**Text passage:**
* * *
British Airways PLC v Fresh Grown Uganda Ltd and Anor (HCT-00-CC-CS 157 of 2003) [2007] UGCommC 98 (5 December 2007)


Neutral Citation Number: [2007] UG CommCourt 79 (6th December 2007)


THE REPUBLIC OF UGANDA


IN THE HIGH COURT OF UGANDA HOLDEN AT KAMPALA


COMMERCIAL COURT DIVISION


HCT-00-CC-CS-0157-2003


British Airways PLC Plaintiff


Versus


Fresh Grown Uganda Ltd Defendants

Gabiro Emmanuel T/A Lusaka Growers



BEFORE: THE HONOURABLE MR. JUSTICE FMS EGONDA-NTENDE


JUDGMENT


  1. The plaintiff is engaged worldwide in the business of air transportation. It brings this action to recover from the defendants, jointly and severally, US$110,308.65, being charges incurred for the transportation of the defendants’ cargo from Entebbe, Uganda to London, United Kingdom between August 2001 and January 2002. The plaintiff further seeks general damages for breach of contract, interest on US$110,308.65 at the rate of 12% per annum from the date the cause of action arose till payment in full. The plaintiff further seeks interest on the award for general damages from the date of judgment till payment in full and costs of this suit.

  2. The defendants deny that this action lies against them. Firstly defendant no.1 denies that the sums claimed are jointly and severally due from it or that it failed to pay the same when it was due. It contends that it paid for whatever services it received from the plaintiff and there is nothing owing from it to the plaintiff.

  3. Defendant no.2 denied that it owed any sums to the plaintiff singly, or jointly and severally with defendant no.1. However, it admits that it had a contract with the plaintiff for airlifting its fruits and vegetables for credit limited to US$20,000.00. This agreement was made on 16th August 1997. Defendant No.2 relies on the said agreement.

  4. Both defendants contend that the plaintiff’s claims were fully settled by the defendants on account of endorsement on the airway bills attached to the plaint. Paragraph 7 of the defendant no.2’s written statement of defence states,

The defendant avers the said endorsements on the airway bills is conclusive evidence that the plaintiff acknowledged receipt and accepted payment of each of the sums specified in each of the said invoices. Further, save for the two occasions evidenced in attachment F1 and F2 to the plaint, the consistent practice of the officials was to issue only airway bills to the said defendant. In that regard the defendant shall aver that the plaintiff [is] estopped from denying the truth and effect of their said endorsements.’

  1. The defendants further denied that that any arrangements existed by which the two defendants would settle the other’s bills and as such there is no contract between the first and second defendants. The defendants contend that they will produce evidence to show that the plaintiff’s officials are the ones who carelessly prepared receipts and airway bills in the names of the defendant no.1 for orders of the second of the defendant.
* * *
**Given entries:**
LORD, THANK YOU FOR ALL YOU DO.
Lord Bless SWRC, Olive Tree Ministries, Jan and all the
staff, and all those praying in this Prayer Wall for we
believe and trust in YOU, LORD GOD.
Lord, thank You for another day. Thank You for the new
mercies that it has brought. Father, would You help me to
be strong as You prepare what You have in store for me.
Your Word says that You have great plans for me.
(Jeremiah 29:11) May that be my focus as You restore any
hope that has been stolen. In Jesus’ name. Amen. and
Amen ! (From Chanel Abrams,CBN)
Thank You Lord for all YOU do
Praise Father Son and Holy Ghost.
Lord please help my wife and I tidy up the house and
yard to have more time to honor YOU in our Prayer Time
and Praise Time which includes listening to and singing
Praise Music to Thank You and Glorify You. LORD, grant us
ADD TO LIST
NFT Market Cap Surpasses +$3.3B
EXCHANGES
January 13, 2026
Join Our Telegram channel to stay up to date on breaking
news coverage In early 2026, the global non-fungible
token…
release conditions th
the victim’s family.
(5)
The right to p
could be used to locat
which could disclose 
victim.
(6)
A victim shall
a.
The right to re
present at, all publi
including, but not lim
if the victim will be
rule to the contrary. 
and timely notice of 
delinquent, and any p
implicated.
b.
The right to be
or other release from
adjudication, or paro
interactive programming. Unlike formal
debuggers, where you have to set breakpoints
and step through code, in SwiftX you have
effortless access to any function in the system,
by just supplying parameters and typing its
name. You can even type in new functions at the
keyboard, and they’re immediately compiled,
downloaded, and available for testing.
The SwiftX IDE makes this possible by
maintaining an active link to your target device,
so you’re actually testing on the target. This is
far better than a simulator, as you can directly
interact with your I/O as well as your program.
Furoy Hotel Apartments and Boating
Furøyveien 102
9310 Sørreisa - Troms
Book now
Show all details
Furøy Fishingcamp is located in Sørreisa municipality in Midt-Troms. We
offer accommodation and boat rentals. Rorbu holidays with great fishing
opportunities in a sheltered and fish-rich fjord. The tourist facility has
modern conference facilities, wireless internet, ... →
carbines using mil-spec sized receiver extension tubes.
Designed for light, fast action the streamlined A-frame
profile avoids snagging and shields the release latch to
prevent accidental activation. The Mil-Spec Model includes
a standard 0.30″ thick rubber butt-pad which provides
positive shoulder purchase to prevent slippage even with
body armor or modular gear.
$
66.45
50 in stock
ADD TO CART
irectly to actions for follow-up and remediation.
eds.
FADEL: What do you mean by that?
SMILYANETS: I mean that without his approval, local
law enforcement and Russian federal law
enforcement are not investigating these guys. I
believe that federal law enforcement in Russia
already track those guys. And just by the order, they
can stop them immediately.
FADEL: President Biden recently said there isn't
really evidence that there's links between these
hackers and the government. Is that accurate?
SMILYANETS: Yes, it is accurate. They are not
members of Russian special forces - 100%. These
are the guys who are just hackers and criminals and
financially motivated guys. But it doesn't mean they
* * *
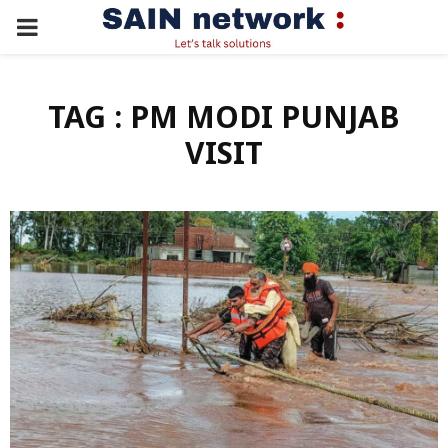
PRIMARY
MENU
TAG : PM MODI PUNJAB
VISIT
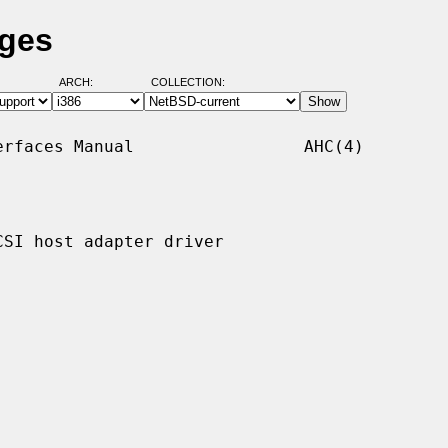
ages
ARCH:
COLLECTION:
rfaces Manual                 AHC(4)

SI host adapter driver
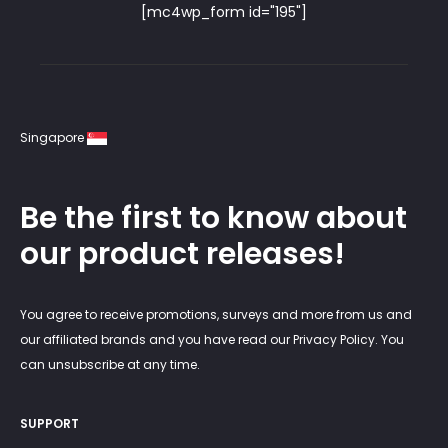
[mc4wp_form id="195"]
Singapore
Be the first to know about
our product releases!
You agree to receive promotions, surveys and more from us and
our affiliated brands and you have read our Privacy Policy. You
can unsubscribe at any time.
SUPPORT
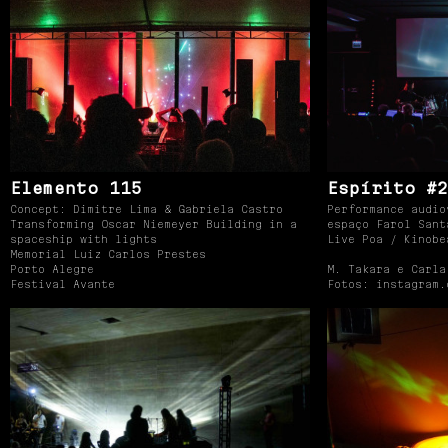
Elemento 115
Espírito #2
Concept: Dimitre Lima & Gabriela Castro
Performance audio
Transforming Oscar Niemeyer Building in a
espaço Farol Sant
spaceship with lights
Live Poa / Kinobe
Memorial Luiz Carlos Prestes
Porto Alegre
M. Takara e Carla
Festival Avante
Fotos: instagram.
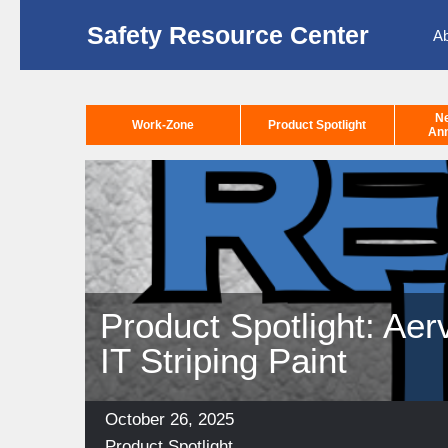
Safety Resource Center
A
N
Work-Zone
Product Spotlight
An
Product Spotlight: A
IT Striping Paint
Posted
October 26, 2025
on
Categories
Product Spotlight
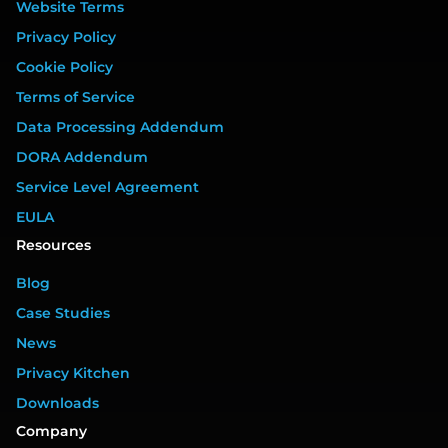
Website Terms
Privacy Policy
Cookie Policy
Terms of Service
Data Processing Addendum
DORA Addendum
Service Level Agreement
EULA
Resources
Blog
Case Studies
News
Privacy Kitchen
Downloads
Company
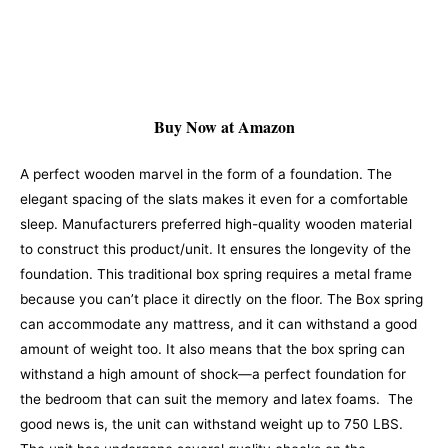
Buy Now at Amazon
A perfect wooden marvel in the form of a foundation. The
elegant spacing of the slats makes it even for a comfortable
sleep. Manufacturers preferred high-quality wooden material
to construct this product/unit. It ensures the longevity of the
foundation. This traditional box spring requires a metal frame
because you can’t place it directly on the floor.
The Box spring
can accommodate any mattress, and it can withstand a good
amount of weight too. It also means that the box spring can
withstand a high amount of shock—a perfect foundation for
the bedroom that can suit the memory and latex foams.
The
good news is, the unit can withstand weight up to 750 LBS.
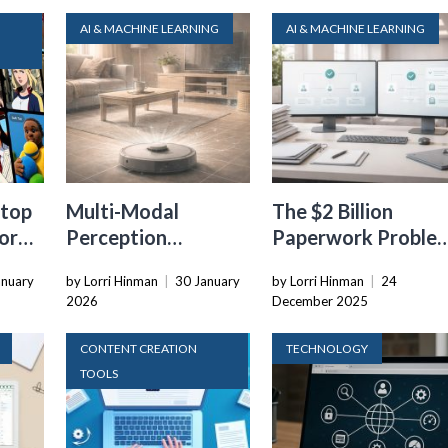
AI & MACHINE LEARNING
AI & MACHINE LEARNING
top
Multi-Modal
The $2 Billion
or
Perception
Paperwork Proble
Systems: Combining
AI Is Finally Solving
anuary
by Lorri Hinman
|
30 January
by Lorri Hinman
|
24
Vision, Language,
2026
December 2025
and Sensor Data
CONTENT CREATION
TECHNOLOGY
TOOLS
* * *
**Exercise A:**
In the records, convert the lines between the line holding "SI host adapter driver" and the line holding "Fotos: instagram.", inclusive, into a JSON list of strings with one string per line, omitting blank lines and any picture markers.
**Exercise B:**
Carry on the British Airways judgment from its last sentence.
The judgment and the records were taken from unrelated sources.

**Task answer A:**
[
  "SI host adapter driver",
  "[mc4wp_form id=\"195\"]",
  "Singapore",
  "Be the first to know about",
  "our product releases!",
  "You agree to receive promotions, surveys and more from us and",
  "our affiliated brands and you have read our Privacy Policy. You",
  "can unsubscribe at any time.",
  "SUPPORT",
  "Elemento 115",
  "Espírito #2",
  "Concept: Dimitre Lima & Gabriela Castro",
  "Performance audio",
  "Transforming Oscar Niemeyer Building in a",
  "espaço Farol Sant",
  "spaceship with lights",
  "Live Poa / Kinobe",
  "Memorial Luiz Carlos Prestes",
  "Porto Alegre",
  "M. Takara e Carla",
  "Festival Avante",
  "Fotos: instagram."
]

**Task answer B:**
  2. At scheduling conference the parties agreed on one fact being admitted. And that is ‘the plaintiff transported the defendant’s goods to the UK between August 2001 to January 2002.’ The basic issue is whether the defendants are indebted to the plaintiff as claimed. It is not in dispute that the plaintiff performed the services that it claims to have performed. This is admitted. What is denied, and is now in contention is whether the defendant no.2 who was the owner of the goods paid for the services or not.

  3. It was contended for the defendants on the pleadings that the defendant paid for the services rendered, and the evidence of payment is the endorsement on the airway bill in the section 10 on accounting information ‘Prepaid’ or ‘PP’ or ‘Freight Prepaid’ which appear on all the airway bills. I propose to examine the evidence for each side with regard to payments which I presume would resolve this case.

  4. PW1 was Tonny Small, a Finance Analyst, who was British Airways Manager for Uganda between August 2001 and August 2002. He testified that the defendants owed to the plaintiff US$100,308.65 as reflected on Exhibit P3, the statement of account between defendant no.1 and the plaintiff. The plaintiff had a credit relationship with both defendants. No payments had been effected for the invoices issued by the plaintiff to the defendants in respect of this claim. If a customer made any payment receipts would be issued acknowledgment payment. The endorsement ‘PP’ in account information on the airway bill meant payment was due at the point of shipment. It was only a receipt that was proof of payment.

  5. In cross examination he testified that the defendant no.2 owned both firms. At the request of defendant no.2 the plaintiff would invoice one company for services rendered to the other.

  6. PW2 was Beliz Kitibwa, a Cargo Accounts Manager for the plaintiff. Both defendants were known to him. The defendants were exporters of fruit and vegetable. The outstanding sums of money due to the plaintiff from the defendants was US$110,308.65 as reflected in the statement. The transactions giving rise to these charges were documented. Airway bills and invoices were issued. With regard to the endorsement ‘PP’ on the airway bill it did not mean that payment had been effected. It meant that charges would be payable at point of shipment.

  7. PW3 was Ongwech Morris a clerk with ENHAS who was attached to the plaintiff. He would receive shipments from clients, label the same, and prepare a cargo manifest. ‘PP’ on the airway bill stood for charges prepaid. It meant that the amount was payable at point of shipment. Whenever he would receive cash from shippers he would issue receipts for it to the shipper and the cash would be banked. He would only receive payment when it was after normal working hours. Banking slips would be sent to head office Kampala. He would also submit at the end of the month a sales report data. Finance department would reconcile banking, banking statement, sales report and produce a statement of account.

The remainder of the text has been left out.